The good news from the survey is that the percentage of Swiss companies that have started implementing measures – in areas including skills, technology, organisation and reporting − to improve the management of cybersecurity compares very well with the global and Western European samples.
What do companies need to do?
Achieving true cyber resilience isn’t just a matter of buying and installing technology. That’s not to say that the technology hasn’t become very good. It has, and it’s also become much easier to integrate and use. The truth is, though, that once you’ve understood the risks that new technology and online presence entail, cybersecurity really starts with some homework: working out which of your precious IT assets have to be protected. Basically, these will consist of electronic data and business-relevant IT services. Then you need to find ways of protecting these ‘crown jewels’. At this point you could go out and evaluate, procure and implement all the relevant security tools yourself. But does this make sense?
Like we said, cyber resilience isn’t just about technology. As the survey shows, the spectrum of skills and expertise required by organisations to master the cybersecurity challenge is immense, ranging from data analysis and security intelligence to cloud know-how and business process acumen. Companies have to think carefully about which of these skills they can or want to cover in-house. They also have to be realistic about what’s available on the market: there’s no longer the expertise to satisfy the massive need for cybersecurity specialists triggered by the acceleration in digital transformation.
Standardised expertise a more realistic and effective approach
Does every company have its own firefighters? Of course not. There simply aren’t enough to go round. What we have instead is fire brigades: organisations that specialise in putting out fires. But to make this system work, we’ve also defined basic protective measures to minimise the damage and enable a building to be evacuated in an emergency.
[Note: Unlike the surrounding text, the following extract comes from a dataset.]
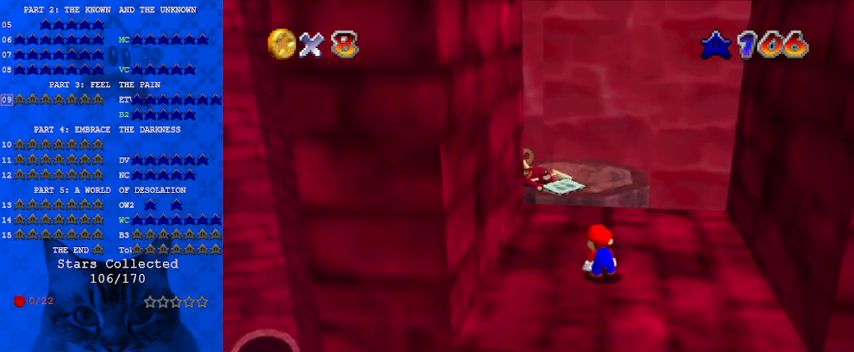
{"keys": [], "events": []}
We also have ways of detecting fires in good time so that the firefighters can be called out. Last but not least, we have mechanisms in place that enable other fire brigades to be brought in if there’s a major incident.
While it may be possible and preferable for some companies to create their own cyber defence or security operation centre, it’s eminently possible − and indeed makes a lot of sense − to approach cybersecurity in the same way as firefighting. Instead of trying to set up an entire team of cyber specialists of your own, why not consider buying in standardised managed services from a professional provider? That way you don’t have to redefine and reinvent cybersecurity yourself. You have the support of professionals who will monitor security and compliance on a permanent basis. They have the experience and expertise, and the knowledge of the market, to choose the best tools and processes to achieve the level of security you define.
Remember that cyber-resilience adequate to today’s complex and constantly changing threats requires a high degree of maturity in many different fields. It also requires the ability to mobilise substantial resources instantly if an incident does occur – and make sure your organisation survives with its reputation, operations and bottom line intact.
In conclusion: have you considered managed security services?
Buying in standardised managed security services might be the best approach for you to achieve the cyber resilience you need without having to take care of everything yourself. With security specialists in short supply, it could be by far the easiest option – as well as the most efficient and effective.